By Donna Westfall – November 14, 2016 – On November 8th, Sonoma County became the sixth California county to ban GMOs by a 54.1% vote, joining Santa Cruz, Mendocino, Humboldt, Trinity and Marin. The ban’s passage creates a 13,734-square-mile zone where genetically engineered plants cannot be grown, the largest such area in the United States.
Genetically modified crops have been under attack more and more because of:
- the effects of GMO’s is not fully understood on human health
- GMO’s cross pollinate and contaminate other crops
- They actually increase herbicide use
- Too little government oversight
- Independent research is attacked and suppressed
- GMO’s harm the environment including birds, amphibians, marine ecosystems, and soil organisms.
- Sold as feeding a hungry world, in reality they do not increase yields
- Biotech companies use “tobacco science” to support their conclusions. Industry-funded research is designed to avoid finding problems, and adverse findings are distorted or denied thus allowing the companies to claim “safety” for their products.

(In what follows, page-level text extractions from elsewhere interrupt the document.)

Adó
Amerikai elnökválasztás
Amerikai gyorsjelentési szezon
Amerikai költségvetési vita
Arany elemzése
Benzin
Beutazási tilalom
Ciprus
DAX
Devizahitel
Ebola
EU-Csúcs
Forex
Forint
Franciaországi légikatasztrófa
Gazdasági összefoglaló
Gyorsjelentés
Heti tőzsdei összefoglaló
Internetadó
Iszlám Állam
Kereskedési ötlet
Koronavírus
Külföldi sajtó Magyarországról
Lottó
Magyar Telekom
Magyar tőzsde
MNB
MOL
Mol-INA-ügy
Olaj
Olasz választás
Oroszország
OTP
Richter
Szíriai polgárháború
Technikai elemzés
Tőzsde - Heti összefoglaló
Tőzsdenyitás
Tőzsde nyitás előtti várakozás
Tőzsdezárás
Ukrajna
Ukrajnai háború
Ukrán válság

The race between two women, Lynda Hopkins, an organic farmer (small business owner, mother, author and former newspaper journalist). and former state Sen. Noreen Evans for the District Five Board of Supervisors seat was won by Mrs. Hopkins. The BOS will be majority-female for the first time in history. She faces many of the same issues faced by our local BOS in Del Norte County. Mrs. Hopkins had the support of many of the farmers and those in the wine industry that were against GMO’s.
Farmers currently growing GMO’s will be able to continue growing for the current season as a grace period before the ban kicks in. And, if they purchased seeds for the following year, they will be allowed to plant and grow those too.

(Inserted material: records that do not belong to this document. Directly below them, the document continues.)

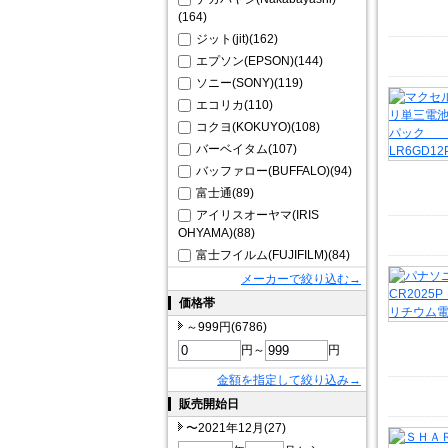
(164)
ジット(jit)(162)
エプソン(EPSON)(144)
ソニー(SONY)(119)
エコリカ(110)
コクヨ(KOKUYO)(108)
バーベイタム(107)
バッファロー(BUFFALO)(94)
富士通(89)
アイリスオーヤマ(IRIS
OHYAMA)(88)
富士フイルム(FUJIFILM)(84)
メーカーで絞り込む→
価格帯
～999円(6786)
円～
円
金額を指定して絞り込み→
販売開始日
〜2021年12月(27)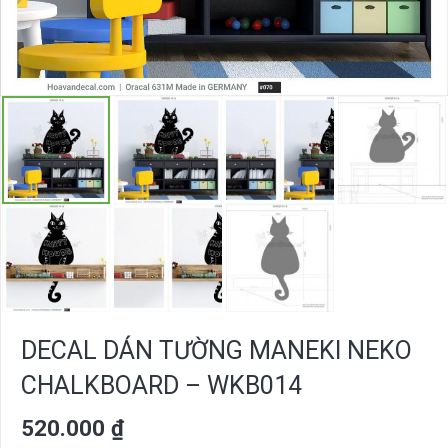
DECAL DÁN TƯỜNG MANEKI NEKO
CHALKBOARD – WKB014
520.000
₫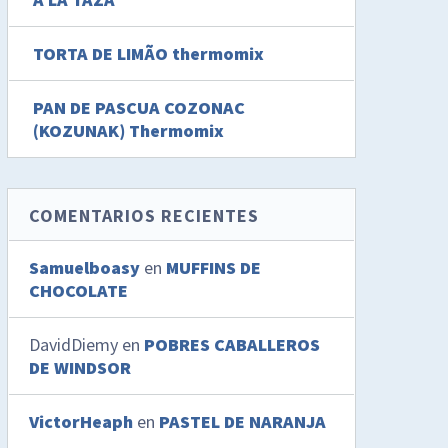
TORTA DE LIMÃO thermomix
PAN DE PASCUA COZONAC
(KOZUNAK) Thermomix
COMENTARIOS RECIENTES
Samuelboasy
en
MUFFINS DE
CHOCOLATE
DavidDiemy
en
POBRES CABALLEROS
DE WINDSOR
VictorHeaph
en
PASTEL DE NARANJA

The top two GMO crops currently raised in the US are corn and soybeans. However, cotton, potato, papaya, squash, canola, alfalfa and sugarbeets are also GMO crops grown in the US. Apples were recently approved that won’t brown along with bruise-free potatoes.
GMO crops were first planted into U.S. soil in 1996, their production has increased dramatically. More than 90% of all soybean cotton and corn acreage in the U.S. is used to grow genetically engineered crops.
By the time all the known residual problems to the human body become quantified, many people will have suffered needlessly. This is an insidious industry practice found not only in GMO’s but also in the fluoridation scheme. And that is to state something is safe when thorough testing has never been completed. And the biotech industry that is so proud of their GMO creations are fighting vigorously to make sure products containing GMO’s are not properly labeled.
How do you feel about being part of the human experiment?
GMO crops were released sold in the USA at least by the mid 1980’s.